An increased food allergy risks caused by epidermal sensitization to food antigens was proposed as the dual-allergen exposure hypothesis (J Allergy Clin Immunol. 2008 Jun; 121(6): 1331-6) and quickly received attention. Many substances, or allergens, can cause food allergies. They are too small to see, but can be found on tables, floors, and in the air. Individuals with cracks in their skin barrier caused by rashes or dry skin, especially in babies, whose skin immune functions have not fully developed, can become allergic to these substances. For defensive purposes, our immune system memorizes those allergens, and prepare for foreign substances’ next "attack". When allergens do enter the next time, allergic reactions occur; food intake can result in digestive symptoms, and inhalation of pollens through the nose can cause sneezing and/or a runny nose.

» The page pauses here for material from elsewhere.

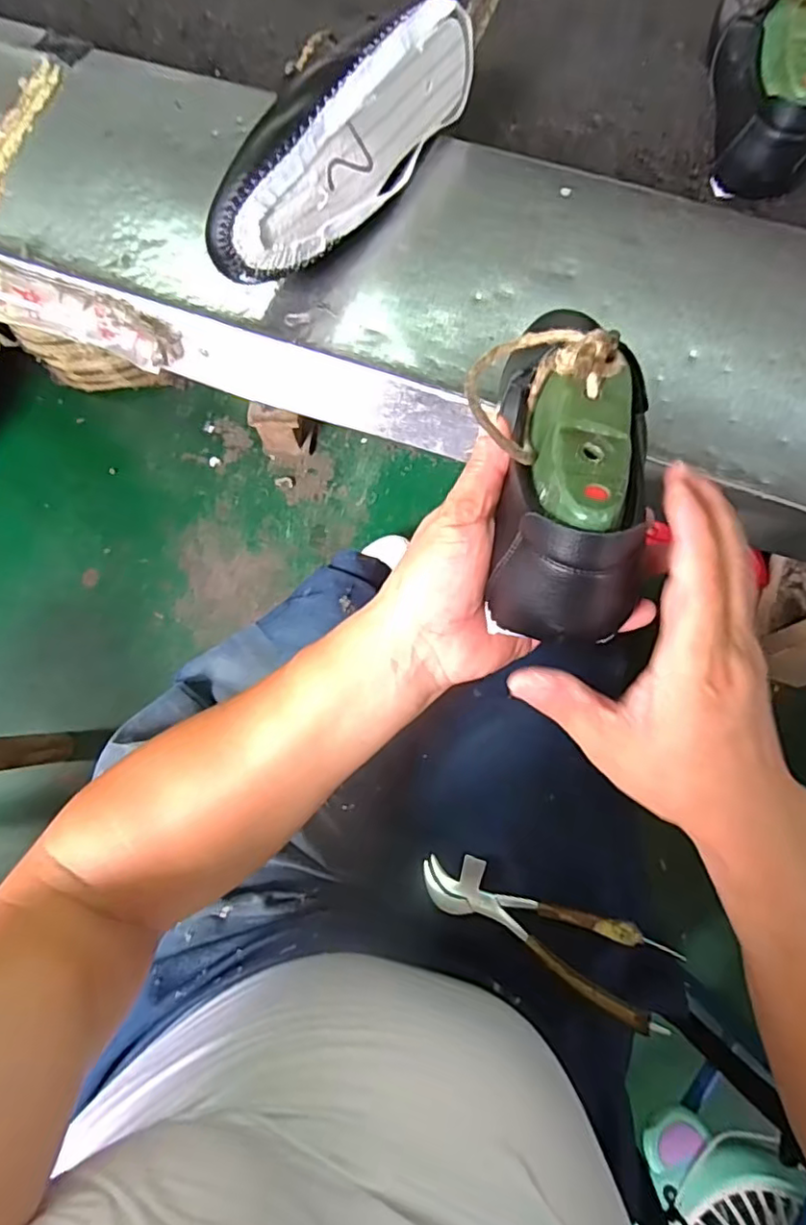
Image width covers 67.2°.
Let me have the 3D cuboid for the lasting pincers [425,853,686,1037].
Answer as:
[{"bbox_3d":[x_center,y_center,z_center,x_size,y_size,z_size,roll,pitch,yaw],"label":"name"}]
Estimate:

Up to about a decade ago, some people believed that food allergies develop in babies because their digestive tract system is not matured enough so that it can lead misrecognition of foreign substances. This sometimes led to diet control for pregnant and/or breast-feeding women as well as limited ingredients in baby food. However, recent studies claimed that such dietary restrictions in fact increase food allergies risk factor (N Engl J Med. 2015 Feb 26; 372(9): 803-13). More specifically, dietary restrictions prohibit development of immune tolerance, which can be obtained through oral allergen intake and which suppress allergies that leads the immune system to learn those antigens. Of course, we still cannot rule out the possibility of sensitization for food allergies occurring via the digestive tract. However, skin sensitization continues attracting the attention of many researchers and there is still no evidence that avoiding particular kinds of food can prevents developing food allergies.

Preventing allergies

Once individuals become allergic, they develop allergic reactions every time they are exposed to the allergen due to the memory function of the immune system. To counter this mechanism, research has been carried out on clinical condition mechanisms and preventing allergies. Recently, there was a notable finding by a group from the National Center for Child Health and Development, my partner research organization. In their research, newborn babies with high risks in atopic dermatitis were studied. The study indicated that the group in which a moisturizer was applied to the entire body every day developed atopic dermatitis in more than 30% less frequency, compared to another group in which Vaseline was applied only to dry skin areas as necessary (J Allergy Clin Immunol. 2014 Oct; 134(4): 824-830.e6.). This means that maintenance of healthy skin and prevention of epidermal sensitization suppressed development of atopic dermatitis. Other allergy studies include research on the balance of intestinal bacteria, but they have not reached a definitive conclusion. In addition to further research on clinical condition mechanisms, I believe that the field of preventative medicine will continue to expand in the future.

Kanami Orihara
Assistant Professor, Waseda Institute for Advanced Study, Waseda University

Kanami Orihara has been an Assistant Professor at Waseda Institute for Advanced Study, Waseda University since 2014. Her prior career includes a Post-Doctoral Research Fellow at the National Research Institute for Child Health and Development, and a Post-Doctoral Fellowship at the Department of Immunology, School of Medicine, University of Manitoba (Canada). She received her Ph.D. in Pharmaceutical Sciences, Showa University (Department of Allergy and Immunology, National Research Institute for Child Health and Development). Before receiving her M.Sc. in Bioscience and Biotechnology, Tokyo Institute of Technology, she graduated with a B.Sc. (Pharm) in Pharmaceutical Sciences, Tokyo University of Science.